Flynn may mediate in proposed bank merger

The chairman of ICC bank Mr Phil Flynn has been asked to make himself available for talks to resolve renewed difficulties which…

The chairman of ICC bank Mr Phil Flynn has been asked to make himself available for talks to resolve renewed difficulties which have arisen over plans to merge the TSB and ACC into Newbank.

The invitation is understood to have originated with the Minister for Finance Mr McCreevy, who relayed his concerns about the problems being encountered in the merger to the TSB and ACC management some weeks ago. Subsequently a request for Mr Flynn's services was made by the ACC.

Yesterday Mr Flynn refused to comment on the merger. However he did say, "I was approached and asked if I would be available, if acceptable to all parties and indicated that I would be".

It will probably be decided this week if Mr Flynn's services are required, after Mr McCreevy meets with SIPTU representatives from the ACC workforce. At the root of the problem are the strained relations between the chief executive of the TSB, Mr Harry Lorton and ACC staff, who fear their interests are losing out in the merger.

READ MORE

An emergency annual general meeting of ACC staff was held in Dublin on Saturday to discuss the situation. Despite the short notice over 200 of the 480 SIPTU members in the ACC attended the meeting in Liberty Hall.

On Friday Mr McCreevy sent an invitation to SIPTU to meet with staff representatives this week to discuss their concerns. Saturday's meeting was closed to the public but SIPTU regional secretary Mr Jack Nash said yesterday that, "if it hadn't been for the Minister's letter there would have been an immediate demand to pull out of the merger process".

He added that the growing resistance to the merger was "not just about decisions being taken, but the manner in which they are being taken, in indecent haste and without concern for our members in ACC". He accused the management team responsible for the merger of adopting a "cavalier attitude to negotiations. People feel if that's the attitude at this stage what will be the attitude after the merger."

Some people at the meeting felt Mr McCreevy's invitation was "too little, too late". Nevertheless they agreed reluctantly to defer a ballot on withdrawal from the merger process to allow it go ahead.

Among the issues that have particularly concerned ACC members is the decision that the TSB's IT system, Unisys, be used by Newbank. ACC members believe it is "antiquated". The proposal to locate the merged bank's IT operations in Cork, in line with existing TSB arrangements, has also fuelled fears for jobs within ACC.

ACC union sources said yesterday that objective criteria would have to be adopted if ACC staff were to be persuaded that their interests would be looked after in the merger. Part of this process would have to be a revisiting of measures such as those already decided upon in the IT area.

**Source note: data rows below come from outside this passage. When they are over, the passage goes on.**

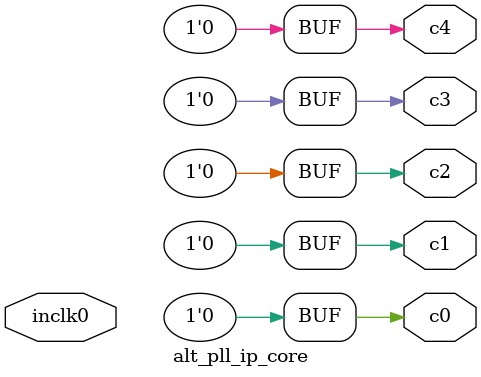
<source format=v>
module alt_pll_ip_core(	// file.cleaned.mlir:2:3
  input  inclk0,	// file.cleaned.mlir:2:33
  output c0,	// file.cleaned.mlir:2:51
         c1,	// file.cleaned.mlir:2:64
         c2,	// file.cleaned.mlir:2:77
         c3,	// file.cleaned.mlir:2:90
         c4	// file.cleaned.mlir:2:103
);

  assign c0 = 1'h0;	// file.cleaned.mlir:3:14, :4:5
  assign c1 = 1'h0;	// file.cleaned.mlir:3:14, :4:5
  assign c2 = 1'h0;	// file.cleaned.mlir:3:14, :4:5
  assign c3 = 1'h0;	// file.cleaned.mlir:3:14, :4:5
  assign c4 = 1'h0;	// file.cleaned.mlir:3:14, :4:5
endmodule


</source>
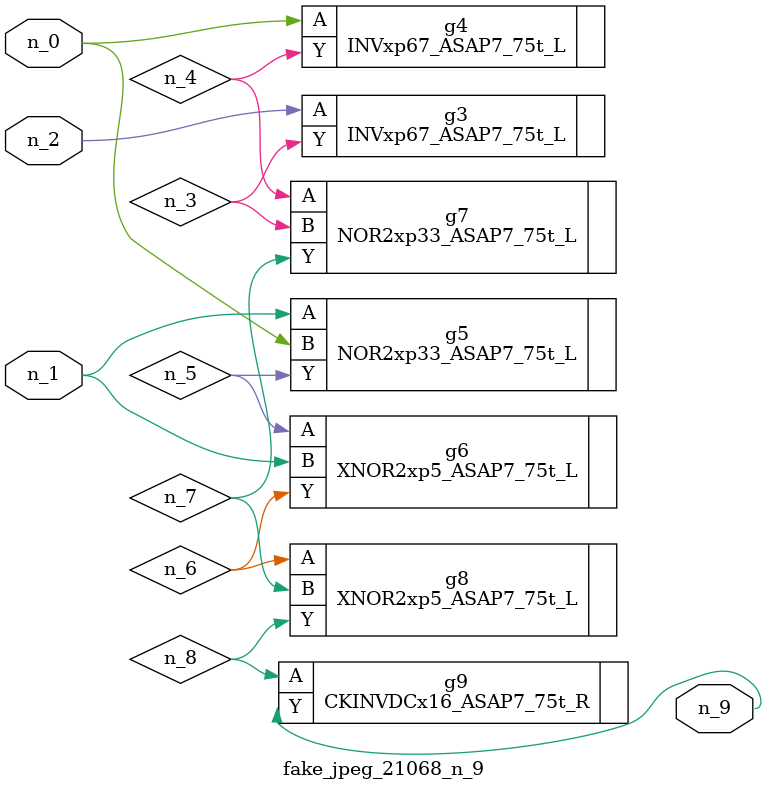
<source format=v>
module fake_jpeg_21068_n_9 (n_0, n_2, n_1, n_9);

input n_0;
input n_2;
input n_1;

output n_9;

wire n_3;
wire n_4;
wire n_8;
wire n_6;
wire n_5;
wire n_7;

INVxp67_ASAP7_75t_L g3 ( 
.A(n_2),
.Y(n_3)
);

INVxp67_ASAP7_75t_L g4 ( 
.A(n_0),
.Y(n_4)
);

NOR2xp33_ASAP7_75t_L g5 ( 
.A(n_1),
.B(n_0),
.Y(n_5)
);

XNOR2xp5_ASAP7_75t_L g6 ( 
.A(n_5),
.B(n_1),
.Y(n_6)
);

XNOR2xp5_ASAP7_75t_L g8 ( 
.A(n_6),
.B(n_7),
.Y(n_8)
);

NOR2xp33_ASAP7_75t_L g7 ( 
.A(n_4),
.B(n_3),
.Y(n_7)
);

CKINVDCx16_ASAP7_75t_R g9 ( 
.A(n_8),
.Y(n_9)
);


endmodule
</source>
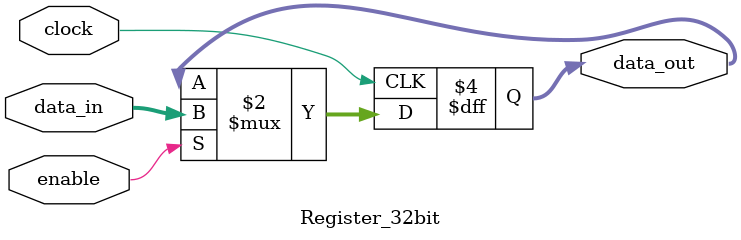
<source format=v>
`timescale 1ns / 1ps


module Register_32bit(
    input clock, enable,
    input [31:0] data_in,
    output reg [31:0] data_out
    );
    always @(posedge clock) begin
        if(enable) data_out <= data_in;
    end  
endmodule

</source>
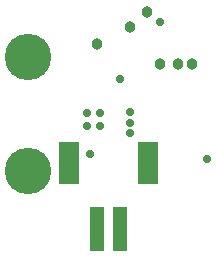
<source format=gbs>
G04*
G04 #@! TF.GenerationSoftware,Altium Limited,Altium Designer,19.1.6 (110)*
G04*
G04 Layer_Color=16711935*
%FSLAX25Y25*%
%MOIN*%
G70*
G01*
G75*
%ADD34C,0.15500*%
%ADD35C,0.03800*%
%ADD36C,0.02800*%
%ADD37C,0.02769*%
%ADD45R,0.06706X0.14186*%
%ADD46R,0.04800X0.14800*%
D34*
X32500Y38500D02*
D03*
Y76500D02*
D03*
D35*
X66500Y86500D02*
D03*
X55500Y80541D02*
D03*
X76500Y74000D02*
D03*
X72000Y91516D02*
D03*
X82500Y74000D02*
D03*
X87000D02*
D03*
D36*
X92000Y42500D02*
D03*
X53000Y44000D02*
D03*
X66500Y51000D02*
D03*
Y54250D02*
D03*
X76500Y88000D02*
D03*
X63000Y69000D02*
D03*
X66500Y58000D02*
D03*
D37*
X56503Y53341D02*
D03*
X52172D02*
D03*
X56503Y57671D02*
D03*
X52172D02*
D03*
D45*
X46000Y41000D02*
D03*
X72382Y41000D02*
D03*
D46*
X55244Y19150D02*
D03*
X63118Y19150D02*
D03*
M02*

</source>
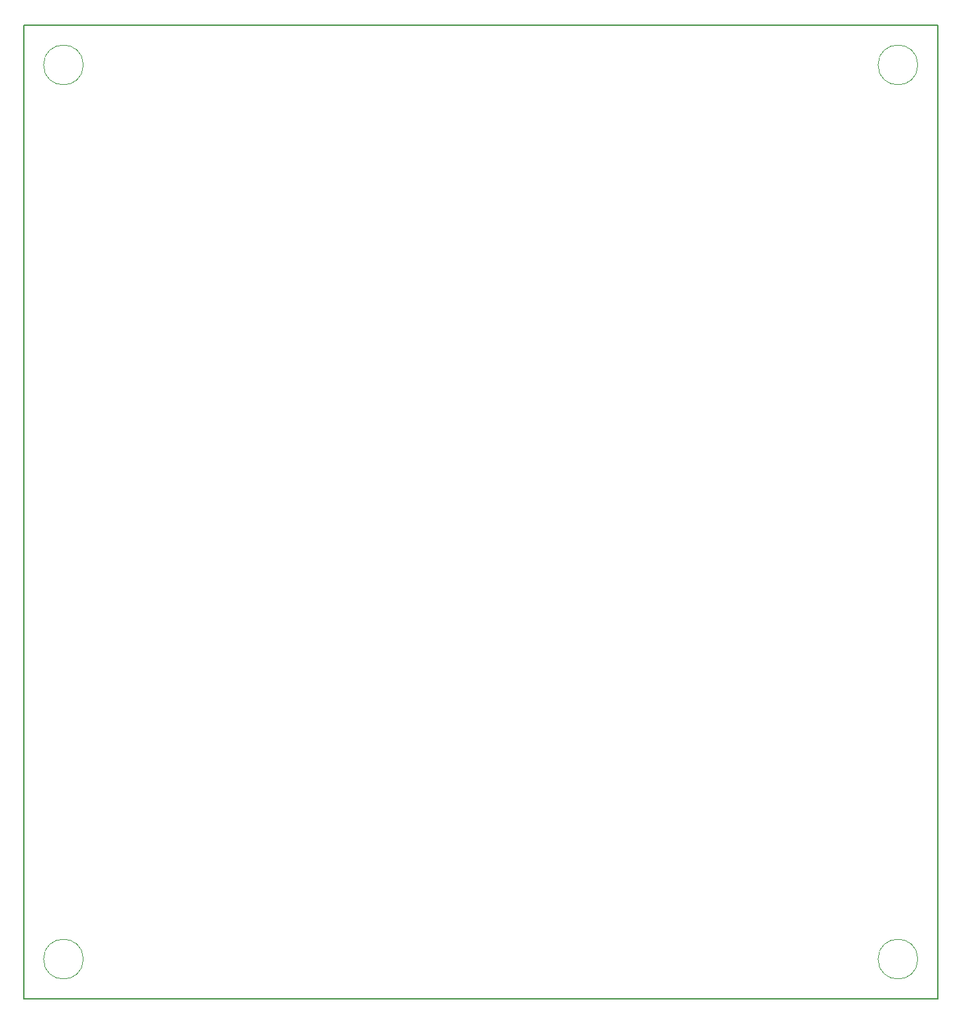
<source format=gbr>
%TF.GenerationSoftware,KiCad,Pcbnew,7.0.8*%
%TF.CreationDate,2023-11-20T12:48:28-05:00*%
%TF.ProjectId,Fufupot,46756675-706f-4742-9e6b-696361645f70,rev?*%
%TF.SameCoordinates,Original*%
%TF.FileFunction,Profile,NP*%
%FSLAX46Y46*%
G04 Gerber Fmt 4.6, Leading zero omitted, Abs format (unit mm)*
G04 Created by KiCad (PCBNEW 7.0.8) date 2023-11-20 12:48:28*
%MOMM*%
%LPD*%
G01*
G04 APERTURE LIST*
%TA.AperFunction,Profile*%
%ADD10C,0.100000*%
%TD*%
%TA.AperFunction,Profile*%
%ADD11C,0.200000*%
%TD*%
G04 APERTURE END LIST*
D10*
X58420000Y-45720000D02*
G75*
G03*
X58420000Y-45720000I-2540000J0D01*
G01*
X58420000Y-160020000D02*
G75*
G03*
X58420000Y-160020000I-2540000J0D01*
G01*
X165100000Y-160020000D02*
G75*
G03*
X165100000Y-160020000I-2540000J0D01*
G01*
X165100000Y-45720000D02*
G75*
G03*
X165100000Y-45720000I-2540000J0D01*
G01*
D11*
X50800000Y-40640000D02*
X167640000Y-40640000D01*
X167640000Y-165100000D01*
X50800000Y-165100000D01*
X50800000Y-40640000D01*
M02*

</source>
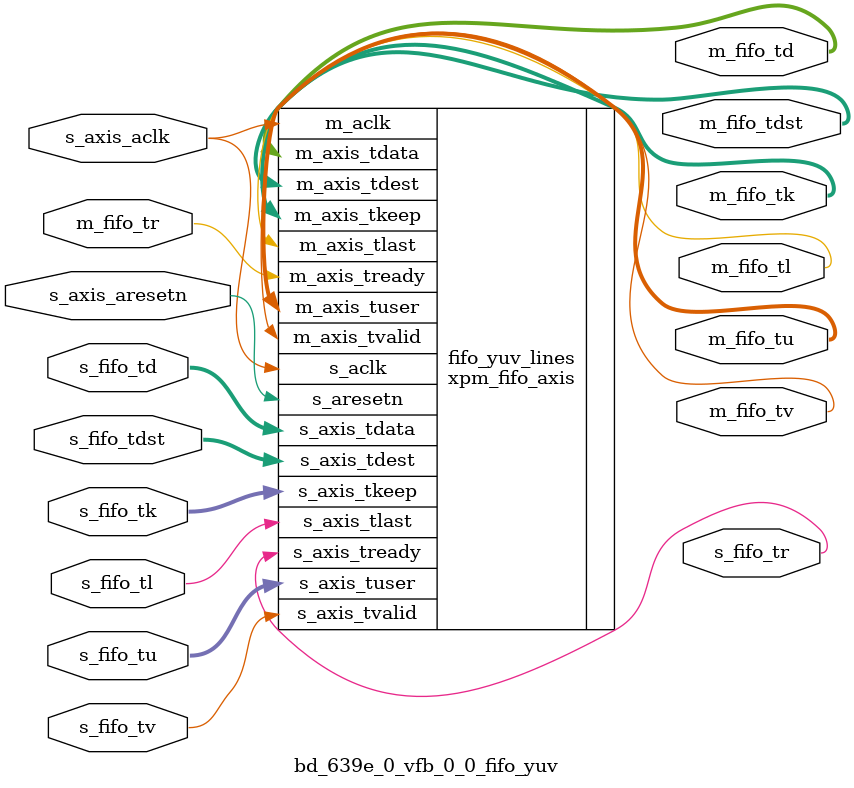
<source format=v>
`timescale 1ps/1ps
module bd_639e_0_vfb_0_0_fifo_yuv (
  input            s_axis_aclk    ,

  input         s_axis_aresetn ,
  output    s_fifo_tr      ,
  input     s_fifo_tv      ,
  input      [64-1:0]  s_fifo_td      ,
  input      [96-1:0]  s_fifo_tu      ,
  input      [4-1:0] s_fifo_tdst      ,
  input      [8-1:0] s_fifo_tk      ,
  input      s_fifo_tl      ,
  input     m_fifo_tr      ,
  output     m_fifo_tv      ,
  output   [64-1:0]   m_fifo_td      ,
  output   [4-1:0] m_fifo_tdst ,
  output   [96-1:0]  m_fifo_tu      ,
  output    [8-1:0] m_fifo_tk      ,
  output      m_fifo_tl      
);

xpm_fifo_axis#(
      .CLOCKING_MODE("common_clock"), // String
      .ECC_MODE("no_ecc"),            // String
      .FIFO_DEPTH(16),              // DECIMAL
      .FIFO_MEMORY_TYPE("distributed"),      // String
      .PACKET_FIFO("false"),          // String
      .PROG_EMPTY_THRESH(10),         // DECIMAL
      .PROG_FULL_THRESH(123),          // DECIMAL
      .RD_DATA_COUNT_WIDTH(1),        // DECIMAL
      .RELATED_CLOCKS(0),             // DECIMAL
      .SIM_ASSERT_CHK(0),             // DECIMAL; 0=disable simulation messages, 1=enable simulation messages
      .TDATA_WIDTH(64),               // DECIMAL
      .TDEST_WIDTH(4),                // DECIMAL
      .TUSER_WIDTH(96),                // DECIMAL
      .USE_ADV_FEATURES("1000"),      // String
      .WR_DATA_COUNT_WIDTH(1)         // DECIMAL
 ) fifo_yuv_lines(
  .s_aresetn         (s_axis_aresetn ),
  .m_aclk            (s_axis_aclk    ),
  .s_aclk            (s_axis_aclk    ),
  .s_axis_tready     (s_fifo_tr      ),
  .s_axis_tvalid     (s_fifo_tv      ),
  .s_axis_tdata      (s_fifo_td      ),
  .s_axis_tuser      (s_fifo_tu      ),
  .s_axis_tdest      (s_fifo_tdst      ),
  .s_axis_tkeep      (s_fifo_tk      ),
  .s_axis_tlast      (s_fifo_tl      ),
  .m_axis_tready     (m_fifo_tr      ),
  .m_axis_tvalid     (m_fifo_tv      ),
  .m_axis_tdata      (m_fifo_td      ),
  .m_axis_tdest      (m_fifo_tdst     ),
  .m_axis_tuser      (m_fifo_tu      ),
  .m_axis_tkeep      (m_fifo_tk      ),
  .m_axis_tlast      (m_fifo_tl      )
);
endmodule

</source>
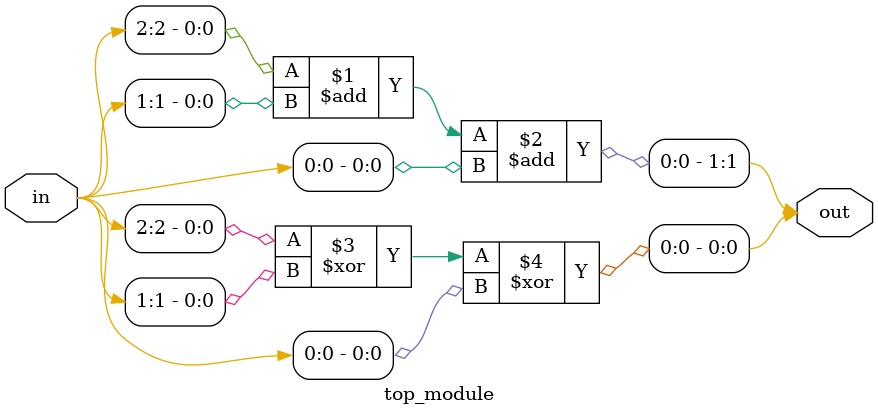
<source format=sv>
module top_module (
	input [2:0] in,
	output [1:0] out
);

  assign out[1] = in[2] + in[1] + in[0];
  assign out[0] = in[2] ^ in[1] ^ in[0];

endmodule

</source>
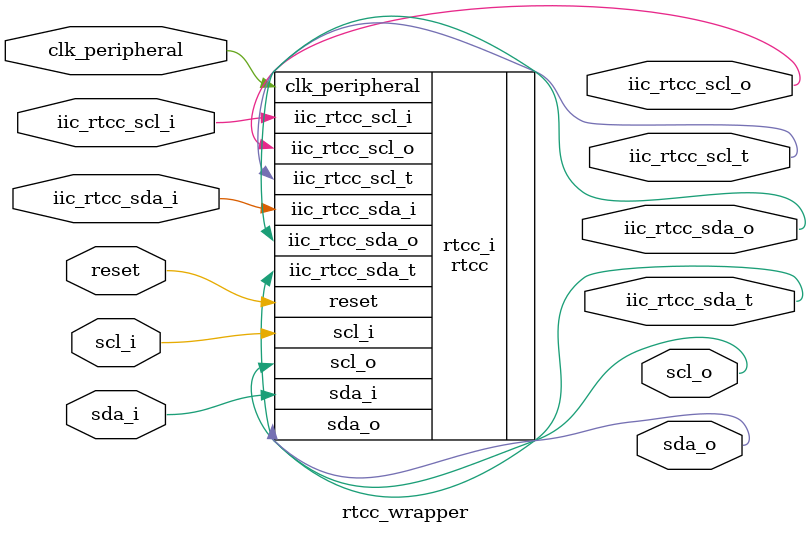
<source format=v>
`timescale 1 ps / 1 ps

module rtcc_wrapper
   (clk_peripheral,
    iic_rtcc_scl_i,
    iic_rtcc_scl_o,
    iic_rtcc_scl_t,
    iic_rtcc_sda_i,
    iic_rtcc_sda_o,
    iic_rtcc_sda_t,
    reset,
    scl_i,
    scl_o,
    sda_i,
    sda_o);
  input clk_peripheral;
  input iic_rtcc_scl_i;
  output iic_rtcc_scl_o;
  output iic_rtcc_scl_t;
  input iic_rtcc_sda_i;
  output iic_rtcc_sda_o;
  output iic_rtcc_sda_t;
  input reset;
  input scl_i;
  output scl_o;
  input sda_i;
  output sda_o;

  wire clk_peripheral;
  wire iic_rtcc_scl_i;
  wire iic_rtcc_scl_o;
  wire iic_rtcc_scl_t;
  wire iic_rtcc_sda_i;
  wire iic_rtcc_sda_o;
  wire iic_rtcc_sda_t;
  wire reset;
  wire scl_i;
  wire scl_o;
  wire sda_i;
  wire sda_o;

  rtcc rtcc_i
       (.clk_peripheral(clk_peripheral),
        .iic_rtcc_scl_i(iic_rtcc_scl_i),
        .iic_rtcc_scl_o(iic_rtcc_scl_o),
        .iic_rtcc_scl_t(iic_rtcc_scl_t),
        .iic_rtcc_sda_i(iic_rtcc_sda_i),
        .iic_rtcc_sda_o(iic_rtcc_sda_o),
        .iic_rtcc_sda_t(iic_rtcc_sda_t),
        .reset(reset),
        .scl_i(scl_i),
        .scl_o(scl_o),
        .sda_i(sda_i),
        .sda_o(sda_o));
endmodule

</source>
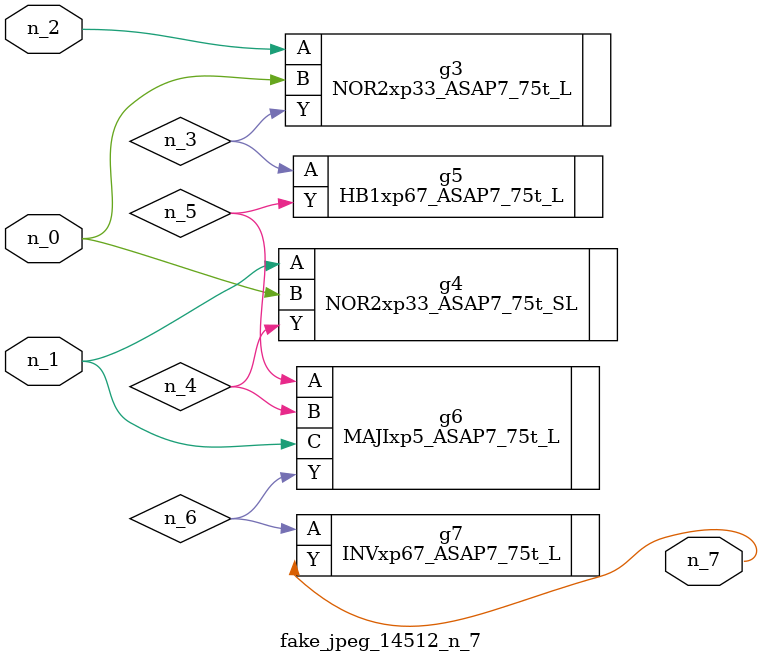
<source format=v>
module fake_jpeg_14512_n_7 (n_0, n_2, n_1, n_7);

input n_0;
input n_2;
input n_1;

output n_7;

wire n_3;
wire n_4;
wire n_6;
wire n_5;

NOR2xp33_ASAP7_75t_L g3 ( 
.A(n_2),
.B(n_0),
.Y(n_3)
);

NOR2xp33_ASAP7_75t_SL g4 ( 
.A(n_1),
.B(n_0),
.Y(n_4)
);

HB1xp67_ASAP7_75t_L g5 ( 
.A(n_3),
.Y(n_5)
);

MAJIxp5_ASAP7_75t_L g6 ( 
.A(n_5),
.B(n_4),
.C(n_1),
.Y(n_6)
);

INVxp67_ASAP7_75t_L g7 ( 
.A(n_6),
.Y(n_7)
);


endmodule
</source>
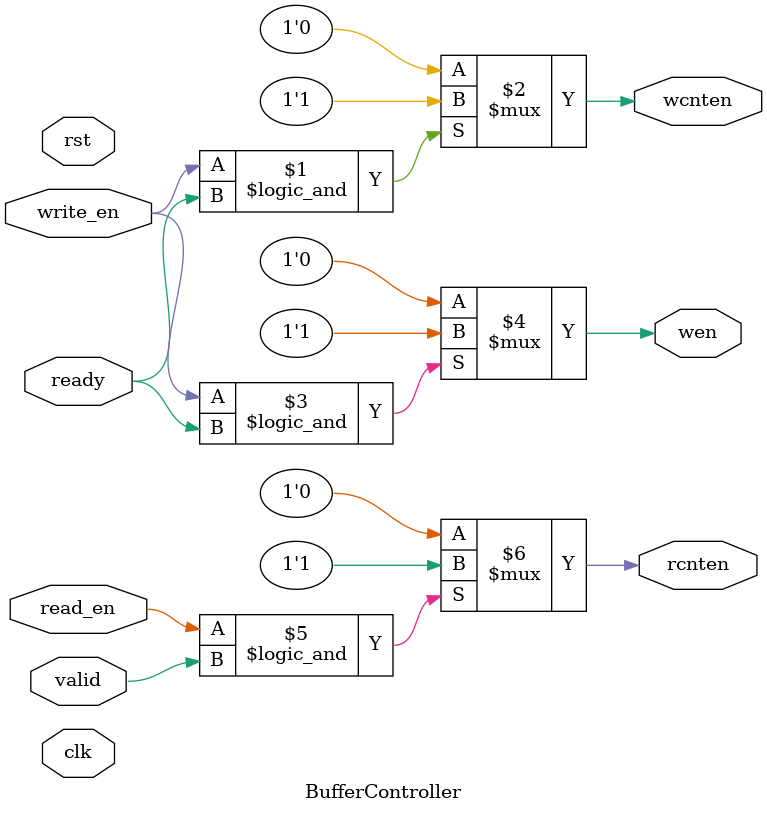
<source format=v>
module BufferController(clk, rst, wen, read_en, wcnten, rcnten, write_en, valid, ready);
    input clk, rst, write_en, read_en, ready, valid;
    output reg wen, rcnten, wcnten;

    assign wcnten = (write_en && ready) ? 1'b1 : 1'b0;
    assign wen = (write_en && ready) ? 1'b1 : 1'b0;
    assign rcnten = (read_en && valid) ? 1'b1 : 1'b0;
endmodule
</source>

Another cause of resentment amongst ACC staff is the feeling that the proposed employee share option (ESOP) for Newbank will benefit TSB staff more than those in ACC. Both companies are equally profitable, but the TSB employs about 950 people, compared with 490 in ACC.

If Newbank is successfully launched on target next May, the employees can each expect a shareholding worth between £50,000 and £60,000. According to ACC union sources this would be around £18,000 less than in an ACC stand alone ESOP. In contrast, TSB members will benefit by about £9,000 each.

One problem is that TSB, unlike the ACC, is not owned by the Government. This gives the TSB management a much stronger negotiating position than their colleagues in ACC.